Depuis octobre, des négociations ont lieu en coulisse pour séduire l’administration Trump, contourner les instances de sécurité et laisser entendre que la Russie est “une terre d’opportunités abondantes”. Des chefs d’entreprises sont également à la manoeuvre. Du jamais vu, qui explique les difficiles négociations en cours.

Les négociations ont été “constructives”, dimanche, entre délégations américaine et ukrainienne en Floride. Le président américain, Donald Trump, se dit “optimiste”, même si l’affaire de corruption en Ukraine “n’aide pas”, avec la démission du chef de cabinet du président Zelensky. Ce dernier est en visite à Paris, ce lundi.

Derrière cette intensité diplomatique, un incroyable jeu se trame en coulisse depuis le mois d’octobre, contournant les instances de sécurité et mettant en jeu des acteurs économiques.

“Faites de l’argent, pas la guerre: le vrai plan de Trump pour la paix en Ukraine“: voilà le titre d’un article publié par le Wall Street Journal qui permet de comprendre pourquoi les propositions initiales faites par Steve Witkoff, l’envoyé spécial américain, étaient à ce point favorables à Moscou.

Une stratégie économique

Depuis le mois d’octobre, des discussions ont lieu entre Steve Witkoff, rejoint par le gendre de Trump, Jared Kushner, et Kirill Dmitriev, négociateur de Vladimir Poutine, et président du Fonds d’investissement direct russe. Les trois hommes ont réfléchi “en secret [à] une stratégie pour sortir la Russie de l’isolement économique, avec des entreprises américaines prioritaires pour devancer leurs concurrentes européennes et ainsi bénéficier des dividendes”, écrit le Wall Street Journal.

La stratégie a clairement été dictée par Moscou, malicieusement, afin de tordre la réalité. Il s’agit de “l’aboutissement d’une stratégie, élaborée avant l’investiture de Trump, visant à contourner l’appareil de sécurité nationale américain traditionnel et à convaincre l’administration de considérer la Russie non comme une menace militaire, mais comme une terre d’opportunités abondantes“.

Très concrètement: “Dmitriev défendait un plan permettant aux entreprises américaines d’accéder aux quelque 300 milliards de dollars d’actifs de la Banque centrale russe, gelés en Europe, pour des projets d’investissement russo-américains et une reconstruction de l’Ukraine menée par les Etats-Unis. Les entreprises américaines et russes pourraient s’associer pour exploiter les vastes richesses minières de l’Arctique.”

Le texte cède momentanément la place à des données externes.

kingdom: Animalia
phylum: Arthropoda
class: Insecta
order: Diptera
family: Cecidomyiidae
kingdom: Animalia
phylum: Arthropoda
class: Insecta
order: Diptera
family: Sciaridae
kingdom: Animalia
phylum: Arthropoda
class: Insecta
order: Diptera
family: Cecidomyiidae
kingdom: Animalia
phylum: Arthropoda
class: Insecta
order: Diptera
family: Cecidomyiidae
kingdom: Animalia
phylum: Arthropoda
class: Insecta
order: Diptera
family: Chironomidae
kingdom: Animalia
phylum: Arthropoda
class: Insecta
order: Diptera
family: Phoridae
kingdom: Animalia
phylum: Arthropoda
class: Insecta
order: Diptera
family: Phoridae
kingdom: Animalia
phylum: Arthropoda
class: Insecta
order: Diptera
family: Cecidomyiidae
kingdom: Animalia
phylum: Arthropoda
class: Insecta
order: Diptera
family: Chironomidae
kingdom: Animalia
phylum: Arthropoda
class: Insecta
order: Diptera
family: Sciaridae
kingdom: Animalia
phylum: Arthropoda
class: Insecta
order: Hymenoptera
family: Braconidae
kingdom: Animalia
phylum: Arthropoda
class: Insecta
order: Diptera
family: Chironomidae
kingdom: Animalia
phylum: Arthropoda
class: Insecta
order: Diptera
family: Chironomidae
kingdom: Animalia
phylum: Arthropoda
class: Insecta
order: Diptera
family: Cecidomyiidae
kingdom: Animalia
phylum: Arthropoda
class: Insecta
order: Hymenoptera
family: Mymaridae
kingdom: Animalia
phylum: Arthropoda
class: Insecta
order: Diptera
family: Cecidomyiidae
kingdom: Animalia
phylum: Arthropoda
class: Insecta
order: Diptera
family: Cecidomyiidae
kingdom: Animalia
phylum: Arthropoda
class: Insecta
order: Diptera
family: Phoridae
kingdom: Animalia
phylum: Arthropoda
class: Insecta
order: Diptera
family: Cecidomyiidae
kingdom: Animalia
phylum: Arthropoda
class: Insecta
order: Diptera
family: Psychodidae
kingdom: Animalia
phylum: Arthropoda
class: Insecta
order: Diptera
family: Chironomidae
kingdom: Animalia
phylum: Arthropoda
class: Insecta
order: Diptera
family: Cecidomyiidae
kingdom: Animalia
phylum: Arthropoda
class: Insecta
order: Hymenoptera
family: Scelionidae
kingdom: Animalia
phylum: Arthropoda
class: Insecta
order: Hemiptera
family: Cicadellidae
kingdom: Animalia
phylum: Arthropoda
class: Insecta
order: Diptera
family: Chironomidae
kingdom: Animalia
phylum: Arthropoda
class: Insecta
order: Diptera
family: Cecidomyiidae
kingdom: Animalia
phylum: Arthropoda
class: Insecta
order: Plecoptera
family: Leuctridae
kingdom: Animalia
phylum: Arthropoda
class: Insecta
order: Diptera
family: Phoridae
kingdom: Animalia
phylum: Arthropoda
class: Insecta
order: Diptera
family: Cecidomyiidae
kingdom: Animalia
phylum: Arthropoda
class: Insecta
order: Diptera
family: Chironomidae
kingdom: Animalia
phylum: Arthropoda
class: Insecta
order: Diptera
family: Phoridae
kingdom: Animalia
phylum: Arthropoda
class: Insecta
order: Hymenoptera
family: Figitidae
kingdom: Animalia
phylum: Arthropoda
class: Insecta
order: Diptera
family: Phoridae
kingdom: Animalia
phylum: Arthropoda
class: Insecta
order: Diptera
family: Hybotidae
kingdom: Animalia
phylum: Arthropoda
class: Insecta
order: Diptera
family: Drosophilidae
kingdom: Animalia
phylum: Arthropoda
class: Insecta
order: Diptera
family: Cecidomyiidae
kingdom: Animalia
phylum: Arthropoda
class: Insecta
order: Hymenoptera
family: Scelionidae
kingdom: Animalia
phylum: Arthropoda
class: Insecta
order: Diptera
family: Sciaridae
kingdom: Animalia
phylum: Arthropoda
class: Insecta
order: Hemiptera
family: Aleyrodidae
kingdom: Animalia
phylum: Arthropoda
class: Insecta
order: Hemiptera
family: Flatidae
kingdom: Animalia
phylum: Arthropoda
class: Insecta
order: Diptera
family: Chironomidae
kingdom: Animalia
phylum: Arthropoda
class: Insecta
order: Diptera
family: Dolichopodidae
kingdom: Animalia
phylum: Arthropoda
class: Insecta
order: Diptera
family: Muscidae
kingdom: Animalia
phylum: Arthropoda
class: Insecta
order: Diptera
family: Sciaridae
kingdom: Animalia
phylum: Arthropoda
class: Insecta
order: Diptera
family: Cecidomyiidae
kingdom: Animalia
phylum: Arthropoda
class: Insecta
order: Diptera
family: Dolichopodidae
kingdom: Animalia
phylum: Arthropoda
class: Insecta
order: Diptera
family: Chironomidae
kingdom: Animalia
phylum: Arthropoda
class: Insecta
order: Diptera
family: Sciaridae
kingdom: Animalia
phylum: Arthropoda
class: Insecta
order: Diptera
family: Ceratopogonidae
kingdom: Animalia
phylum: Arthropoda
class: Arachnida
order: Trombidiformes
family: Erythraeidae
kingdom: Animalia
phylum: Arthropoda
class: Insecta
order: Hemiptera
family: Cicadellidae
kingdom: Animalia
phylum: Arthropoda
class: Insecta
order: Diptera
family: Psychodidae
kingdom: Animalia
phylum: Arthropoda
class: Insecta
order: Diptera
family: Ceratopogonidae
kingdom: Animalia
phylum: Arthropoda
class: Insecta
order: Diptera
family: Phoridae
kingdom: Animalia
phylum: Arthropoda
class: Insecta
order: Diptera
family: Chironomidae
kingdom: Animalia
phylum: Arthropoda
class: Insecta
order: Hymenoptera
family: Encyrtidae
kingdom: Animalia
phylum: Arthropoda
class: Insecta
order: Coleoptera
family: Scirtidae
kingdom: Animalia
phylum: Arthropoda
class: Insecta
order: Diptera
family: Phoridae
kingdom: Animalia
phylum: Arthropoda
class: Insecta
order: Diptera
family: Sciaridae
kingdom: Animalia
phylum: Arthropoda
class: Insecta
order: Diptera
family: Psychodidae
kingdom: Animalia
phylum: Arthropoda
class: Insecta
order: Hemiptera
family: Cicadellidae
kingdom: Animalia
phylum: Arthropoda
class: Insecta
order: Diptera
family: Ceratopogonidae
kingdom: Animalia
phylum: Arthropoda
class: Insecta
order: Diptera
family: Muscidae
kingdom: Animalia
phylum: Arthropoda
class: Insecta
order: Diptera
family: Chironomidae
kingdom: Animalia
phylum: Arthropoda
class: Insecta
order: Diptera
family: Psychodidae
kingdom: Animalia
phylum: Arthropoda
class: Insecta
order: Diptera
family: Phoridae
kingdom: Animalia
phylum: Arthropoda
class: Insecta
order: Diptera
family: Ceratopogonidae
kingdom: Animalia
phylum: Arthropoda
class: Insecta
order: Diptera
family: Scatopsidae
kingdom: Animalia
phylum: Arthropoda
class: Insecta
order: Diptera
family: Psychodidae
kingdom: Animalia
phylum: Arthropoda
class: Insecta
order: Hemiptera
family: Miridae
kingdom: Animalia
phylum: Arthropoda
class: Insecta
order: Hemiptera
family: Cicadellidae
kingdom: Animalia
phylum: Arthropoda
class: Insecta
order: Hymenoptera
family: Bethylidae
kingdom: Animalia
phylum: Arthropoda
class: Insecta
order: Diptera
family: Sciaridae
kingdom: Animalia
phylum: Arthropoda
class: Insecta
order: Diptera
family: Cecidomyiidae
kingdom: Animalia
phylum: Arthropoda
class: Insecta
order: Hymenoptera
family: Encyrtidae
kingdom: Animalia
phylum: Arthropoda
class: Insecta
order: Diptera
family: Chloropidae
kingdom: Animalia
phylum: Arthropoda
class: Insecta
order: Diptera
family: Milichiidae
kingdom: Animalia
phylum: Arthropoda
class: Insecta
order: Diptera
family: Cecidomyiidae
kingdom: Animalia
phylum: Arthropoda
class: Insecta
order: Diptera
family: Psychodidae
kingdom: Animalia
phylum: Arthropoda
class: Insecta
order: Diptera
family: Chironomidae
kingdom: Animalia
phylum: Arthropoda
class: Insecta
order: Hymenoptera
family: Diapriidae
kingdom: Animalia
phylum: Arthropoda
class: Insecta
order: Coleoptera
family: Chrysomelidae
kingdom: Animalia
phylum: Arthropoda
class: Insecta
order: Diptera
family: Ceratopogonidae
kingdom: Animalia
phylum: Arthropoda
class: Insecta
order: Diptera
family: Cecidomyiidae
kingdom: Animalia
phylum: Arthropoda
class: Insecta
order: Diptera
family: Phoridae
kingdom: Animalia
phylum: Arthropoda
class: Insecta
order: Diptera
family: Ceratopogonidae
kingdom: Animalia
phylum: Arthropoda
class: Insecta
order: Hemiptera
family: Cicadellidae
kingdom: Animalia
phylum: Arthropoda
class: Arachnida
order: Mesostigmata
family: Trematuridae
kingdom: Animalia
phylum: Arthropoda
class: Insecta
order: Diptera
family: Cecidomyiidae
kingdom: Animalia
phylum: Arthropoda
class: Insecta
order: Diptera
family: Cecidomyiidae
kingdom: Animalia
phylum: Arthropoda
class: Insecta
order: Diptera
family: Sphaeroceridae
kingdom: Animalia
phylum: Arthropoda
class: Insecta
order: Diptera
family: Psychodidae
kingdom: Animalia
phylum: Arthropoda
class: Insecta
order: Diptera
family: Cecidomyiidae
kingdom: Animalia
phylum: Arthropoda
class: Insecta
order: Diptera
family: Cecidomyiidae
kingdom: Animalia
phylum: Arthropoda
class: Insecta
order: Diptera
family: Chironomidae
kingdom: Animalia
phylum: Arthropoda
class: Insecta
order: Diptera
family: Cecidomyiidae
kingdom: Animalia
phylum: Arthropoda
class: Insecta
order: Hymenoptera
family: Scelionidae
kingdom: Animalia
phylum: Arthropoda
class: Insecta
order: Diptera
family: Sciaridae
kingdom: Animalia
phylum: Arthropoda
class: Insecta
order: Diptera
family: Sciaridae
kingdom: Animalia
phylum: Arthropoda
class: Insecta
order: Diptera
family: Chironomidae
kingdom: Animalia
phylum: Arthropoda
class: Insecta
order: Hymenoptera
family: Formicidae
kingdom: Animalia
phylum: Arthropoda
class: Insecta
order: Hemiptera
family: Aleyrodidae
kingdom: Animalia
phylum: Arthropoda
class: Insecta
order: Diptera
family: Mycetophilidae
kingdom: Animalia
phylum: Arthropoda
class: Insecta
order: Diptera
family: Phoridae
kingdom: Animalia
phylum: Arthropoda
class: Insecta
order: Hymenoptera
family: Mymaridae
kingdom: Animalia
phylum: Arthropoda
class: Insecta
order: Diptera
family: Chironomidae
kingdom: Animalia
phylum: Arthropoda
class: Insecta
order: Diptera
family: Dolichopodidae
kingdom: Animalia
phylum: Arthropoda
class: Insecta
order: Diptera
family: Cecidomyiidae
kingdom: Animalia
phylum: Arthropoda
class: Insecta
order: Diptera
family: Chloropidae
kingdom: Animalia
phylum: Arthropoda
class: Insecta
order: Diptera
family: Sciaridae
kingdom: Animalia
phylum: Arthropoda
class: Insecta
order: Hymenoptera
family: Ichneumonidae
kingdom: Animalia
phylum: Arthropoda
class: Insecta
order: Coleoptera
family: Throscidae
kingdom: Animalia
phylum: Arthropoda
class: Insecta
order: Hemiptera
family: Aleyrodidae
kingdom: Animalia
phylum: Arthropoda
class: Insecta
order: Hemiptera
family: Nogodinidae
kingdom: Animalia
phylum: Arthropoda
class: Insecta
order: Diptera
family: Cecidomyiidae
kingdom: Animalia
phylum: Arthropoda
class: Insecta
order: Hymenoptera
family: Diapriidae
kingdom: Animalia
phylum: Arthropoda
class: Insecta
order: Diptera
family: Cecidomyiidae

Cette stratégie de “paix par le commerce” correspond pleinement à la vision de Donald Trump, qui l’a aisément soutenue.

Des CEO à la barre

Plus incroyable encore, des acteurs économiques ont pris la main diplomatique.

Des discussions entre oligarques russes proches de Vladimir Poutine – Guennadi Timtchenko, Iouri Kovaltchouk, Boris et Arkadi Rotenberg – et des entreprises américaines pour d’éventuels projets miniers et énergétiques ont eu lieu, ajoute The Wall Street Journal. “Par ailleurs, un groupe d’hommes d’affaires proches de l’administration Trump ont cherché à se positionner comme de nouveaux intermédiaires économiques entre les Etats-Unis et la Russie.”

Conclusion: “Le tableau qui se dessine est celui d’une histoire remarquable de chefs d’entreprise œuvrant en dehors des circuits diplomatiques traditionnels pour consolider un accord de paix par le biais d’opérations commerciales”.

Depuis, Ukrainiens et Européens sont intervenus pour tenter de rééquilibrer le plan russo-américain, mais cette incursion dans les coulisses montre combien on revient de loin. Et à quel point la vision des présidents russe et américain risque de prévaloir.